C # – Best practice in rendering design with multiple passes d3d11 renderqueue

The goal: to emit the least possible calls in d3d11 ImmediateContext and render advanced effects such as toon / outline / anything that requires rendering the same vertex buffers with at least two vertex shader and pixel programs shader by effectively sorting opaque back-to-back calls and face-to-face transparent calls.

What I did: Abstract calls to the immediate context d3d11 by a DrawCall structure acting as a gpu command recorder. A call to DrawCall.SetIndexBuffer will create a c # action that will issue a call on ImmediateContext during the call. DrawCall's internal gpu command list is sorted as follows: set shaders, set constantbuffers, set blendstate, set stencilstate, set vertexbuffers …. I use sharpdx and c #.
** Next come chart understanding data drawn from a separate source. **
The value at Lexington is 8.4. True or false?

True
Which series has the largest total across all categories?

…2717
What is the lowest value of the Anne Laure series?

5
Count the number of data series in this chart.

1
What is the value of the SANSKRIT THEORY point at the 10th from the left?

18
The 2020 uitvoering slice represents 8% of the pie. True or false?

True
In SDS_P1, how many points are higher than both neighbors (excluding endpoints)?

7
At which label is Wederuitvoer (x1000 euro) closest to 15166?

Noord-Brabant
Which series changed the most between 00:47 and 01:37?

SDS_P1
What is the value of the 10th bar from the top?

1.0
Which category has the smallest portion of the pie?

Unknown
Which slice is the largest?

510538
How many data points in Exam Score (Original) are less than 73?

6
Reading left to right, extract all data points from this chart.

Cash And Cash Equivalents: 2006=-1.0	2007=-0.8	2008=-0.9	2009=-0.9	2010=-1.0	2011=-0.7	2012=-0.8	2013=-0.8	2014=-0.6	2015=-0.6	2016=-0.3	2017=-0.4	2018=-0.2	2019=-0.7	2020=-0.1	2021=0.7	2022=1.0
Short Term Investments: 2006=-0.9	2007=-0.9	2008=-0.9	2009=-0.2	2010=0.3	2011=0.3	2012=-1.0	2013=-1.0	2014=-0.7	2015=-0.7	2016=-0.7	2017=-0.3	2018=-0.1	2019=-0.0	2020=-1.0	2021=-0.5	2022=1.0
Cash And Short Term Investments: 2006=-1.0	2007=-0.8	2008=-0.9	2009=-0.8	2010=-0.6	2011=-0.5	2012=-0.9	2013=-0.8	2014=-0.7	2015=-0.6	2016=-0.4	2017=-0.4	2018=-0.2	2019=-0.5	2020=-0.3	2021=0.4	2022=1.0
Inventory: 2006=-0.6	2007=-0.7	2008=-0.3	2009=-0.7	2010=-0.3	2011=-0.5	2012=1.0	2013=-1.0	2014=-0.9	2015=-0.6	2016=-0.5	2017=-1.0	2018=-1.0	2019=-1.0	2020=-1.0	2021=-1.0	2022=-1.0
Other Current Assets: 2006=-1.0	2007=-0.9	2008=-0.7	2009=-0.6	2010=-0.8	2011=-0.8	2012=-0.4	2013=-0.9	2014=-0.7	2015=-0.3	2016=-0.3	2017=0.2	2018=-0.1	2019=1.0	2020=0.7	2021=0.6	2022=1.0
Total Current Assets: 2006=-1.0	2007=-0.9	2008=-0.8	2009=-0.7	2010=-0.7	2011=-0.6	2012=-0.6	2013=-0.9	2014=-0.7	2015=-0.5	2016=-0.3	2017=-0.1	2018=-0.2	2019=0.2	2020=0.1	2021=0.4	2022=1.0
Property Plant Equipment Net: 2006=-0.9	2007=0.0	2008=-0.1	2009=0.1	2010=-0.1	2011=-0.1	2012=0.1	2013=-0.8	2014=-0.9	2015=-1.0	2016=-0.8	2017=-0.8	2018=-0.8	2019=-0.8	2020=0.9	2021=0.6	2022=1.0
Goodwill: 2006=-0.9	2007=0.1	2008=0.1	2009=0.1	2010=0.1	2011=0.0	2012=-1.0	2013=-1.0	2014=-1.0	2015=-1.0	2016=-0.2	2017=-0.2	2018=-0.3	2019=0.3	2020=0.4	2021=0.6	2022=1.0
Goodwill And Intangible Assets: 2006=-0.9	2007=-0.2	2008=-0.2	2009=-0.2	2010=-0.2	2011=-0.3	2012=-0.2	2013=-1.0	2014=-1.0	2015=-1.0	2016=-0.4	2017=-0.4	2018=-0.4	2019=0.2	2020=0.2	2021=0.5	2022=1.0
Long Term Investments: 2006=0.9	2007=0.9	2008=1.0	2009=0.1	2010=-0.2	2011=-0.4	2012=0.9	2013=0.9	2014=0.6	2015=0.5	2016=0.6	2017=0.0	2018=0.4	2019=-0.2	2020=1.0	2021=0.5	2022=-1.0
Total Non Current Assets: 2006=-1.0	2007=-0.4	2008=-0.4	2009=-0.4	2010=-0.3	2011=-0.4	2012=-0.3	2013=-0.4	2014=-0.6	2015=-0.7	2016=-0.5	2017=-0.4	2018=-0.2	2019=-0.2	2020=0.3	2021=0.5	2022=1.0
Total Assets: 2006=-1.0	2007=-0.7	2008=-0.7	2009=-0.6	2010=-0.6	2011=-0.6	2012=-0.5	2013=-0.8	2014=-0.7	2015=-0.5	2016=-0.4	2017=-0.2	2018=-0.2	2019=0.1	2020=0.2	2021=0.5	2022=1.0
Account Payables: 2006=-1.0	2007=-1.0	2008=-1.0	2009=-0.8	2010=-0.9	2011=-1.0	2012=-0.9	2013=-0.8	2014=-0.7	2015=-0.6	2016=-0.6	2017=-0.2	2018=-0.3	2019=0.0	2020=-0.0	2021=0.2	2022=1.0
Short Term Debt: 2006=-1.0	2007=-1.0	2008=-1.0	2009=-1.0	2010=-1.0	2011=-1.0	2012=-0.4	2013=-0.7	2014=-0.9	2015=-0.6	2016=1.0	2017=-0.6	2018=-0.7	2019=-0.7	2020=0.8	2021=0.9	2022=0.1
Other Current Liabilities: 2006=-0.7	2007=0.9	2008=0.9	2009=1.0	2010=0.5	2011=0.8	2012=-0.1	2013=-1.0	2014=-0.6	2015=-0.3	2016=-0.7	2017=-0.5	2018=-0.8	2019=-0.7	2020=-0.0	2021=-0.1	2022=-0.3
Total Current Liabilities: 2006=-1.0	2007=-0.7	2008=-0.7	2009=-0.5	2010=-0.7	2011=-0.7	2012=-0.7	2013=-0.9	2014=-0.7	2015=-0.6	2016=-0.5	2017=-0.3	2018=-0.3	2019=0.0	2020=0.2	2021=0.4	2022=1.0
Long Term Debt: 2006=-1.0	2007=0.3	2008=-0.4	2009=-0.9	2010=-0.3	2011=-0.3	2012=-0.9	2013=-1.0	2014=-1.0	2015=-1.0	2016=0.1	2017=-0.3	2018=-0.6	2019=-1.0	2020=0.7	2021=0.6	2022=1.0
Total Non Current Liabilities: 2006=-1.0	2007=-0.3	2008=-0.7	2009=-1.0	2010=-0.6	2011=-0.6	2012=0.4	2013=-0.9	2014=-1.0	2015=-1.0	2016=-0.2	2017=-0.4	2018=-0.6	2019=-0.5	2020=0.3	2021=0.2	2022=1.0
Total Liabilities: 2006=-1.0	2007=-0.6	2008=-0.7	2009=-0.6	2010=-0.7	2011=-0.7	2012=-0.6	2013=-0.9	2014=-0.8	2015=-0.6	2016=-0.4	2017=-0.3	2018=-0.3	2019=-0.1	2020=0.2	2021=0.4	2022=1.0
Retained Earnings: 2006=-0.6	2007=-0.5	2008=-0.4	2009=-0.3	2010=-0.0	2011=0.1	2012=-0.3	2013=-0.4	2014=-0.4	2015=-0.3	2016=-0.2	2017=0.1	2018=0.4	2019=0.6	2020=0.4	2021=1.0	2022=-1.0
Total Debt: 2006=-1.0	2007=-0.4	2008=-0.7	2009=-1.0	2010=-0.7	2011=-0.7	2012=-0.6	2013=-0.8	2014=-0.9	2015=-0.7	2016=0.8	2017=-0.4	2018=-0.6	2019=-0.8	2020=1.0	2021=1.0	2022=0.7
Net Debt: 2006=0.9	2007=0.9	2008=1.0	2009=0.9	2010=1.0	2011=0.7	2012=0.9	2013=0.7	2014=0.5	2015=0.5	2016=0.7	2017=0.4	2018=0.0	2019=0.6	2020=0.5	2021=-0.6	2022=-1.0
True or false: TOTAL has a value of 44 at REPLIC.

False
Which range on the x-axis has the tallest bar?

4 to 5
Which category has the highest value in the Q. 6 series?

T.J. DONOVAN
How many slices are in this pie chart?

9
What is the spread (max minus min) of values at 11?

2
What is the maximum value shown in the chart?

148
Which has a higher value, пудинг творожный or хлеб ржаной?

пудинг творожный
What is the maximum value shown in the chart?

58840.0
My problem: I use a 64-bit sort key for my gpu commands. When rendering complex effects such as outlines or anything that requires changes of state for the output, the idea of ​​sorting does not look correct … example: I make it look like I'm doing it. first opaque objects, then transparent objects … I want to render an opaque object with a diffuse shader and it should have a red transparent outline. For this purpose, I need to change the stencil and merge states between drawindexed calls. According to my sort key, these gpu commands are on different opaque <> transparent draw loops, but the stencilstate state requires that both drawindexed calls be one after the other.

Should I implement a linked gpu command for multipass rendering or are there better ways to handle such effects?